| Text section |

Feluda, however, uses a paper strip to reveal results, similar to the readout of a pregnancy test. Anyone who can run a normal PCR machine and follow a simple pipetting protocol can do this, says co-lead scientist Debojyoti Chakraborty. Feluda can be performed at any diagnostic lab or healthcare center that houses a simple PCR machine and its equipment and reagents are less expensive than PathoDetect’s are.
The assay has been tested on more than 2,000 samples. It detected those who have SARS-CoV-2, a measure of sensitivity, 96 percent of the time, while ruling out those who didn’t have the virus, a measure of its specificity, 98 percent of the time.
From sickle cell anemia to COVID-19
Feluda emerged out of “serendipity,” says Chakraborty. For the past two-and-a-half years, he and his colleague Souvik Maiti had been working on a Cas9 system that could detect the mutation in the gene that causes sickle cell anemia for point-of-care CRISPR diagnostics. To test their approach, they traveled to far-flung healthcare centers in Chattisgarh state in India and collected saliva samples from people known to have sickle cell anemia as well as from potential silent carriers of the mutation.

| Supplied information |
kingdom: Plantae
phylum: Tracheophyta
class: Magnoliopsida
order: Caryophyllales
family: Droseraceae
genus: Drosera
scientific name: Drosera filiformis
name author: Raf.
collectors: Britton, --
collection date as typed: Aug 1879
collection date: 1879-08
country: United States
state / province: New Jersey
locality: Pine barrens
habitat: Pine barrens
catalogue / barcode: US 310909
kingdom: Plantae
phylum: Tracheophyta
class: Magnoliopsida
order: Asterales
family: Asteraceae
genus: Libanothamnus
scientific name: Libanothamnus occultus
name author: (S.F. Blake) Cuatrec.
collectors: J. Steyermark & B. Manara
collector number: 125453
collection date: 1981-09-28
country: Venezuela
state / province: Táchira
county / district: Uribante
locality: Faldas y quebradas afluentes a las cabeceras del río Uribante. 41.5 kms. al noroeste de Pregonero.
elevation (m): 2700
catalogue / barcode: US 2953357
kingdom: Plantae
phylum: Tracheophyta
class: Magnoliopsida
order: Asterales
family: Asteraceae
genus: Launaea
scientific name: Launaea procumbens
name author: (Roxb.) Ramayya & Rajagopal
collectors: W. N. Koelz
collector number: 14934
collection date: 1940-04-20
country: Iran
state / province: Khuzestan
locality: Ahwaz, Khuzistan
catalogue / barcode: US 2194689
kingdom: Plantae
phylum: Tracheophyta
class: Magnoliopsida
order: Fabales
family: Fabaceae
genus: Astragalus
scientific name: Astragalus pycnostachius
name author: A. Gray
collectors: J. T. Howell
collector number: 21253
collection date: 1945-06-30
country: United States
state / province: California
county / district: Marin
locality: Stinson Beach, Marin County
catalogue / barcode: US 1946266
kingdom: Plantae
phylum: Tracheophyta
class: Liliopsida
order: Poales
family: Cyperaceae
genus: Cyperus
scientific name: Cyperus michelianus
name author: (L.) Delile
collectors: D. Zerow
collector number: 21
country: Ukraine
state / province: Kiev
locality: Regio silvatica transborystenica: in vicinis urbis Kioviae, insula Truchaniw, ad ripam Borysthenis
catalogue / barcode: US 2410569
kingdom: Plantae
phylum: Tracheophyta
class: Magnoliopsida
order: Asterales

| Problem description |
In the Feluda text, how often did the assay correctly rule out people who did not have the virus? The material comes from a separate source.

| Answer below |
98 percent of the time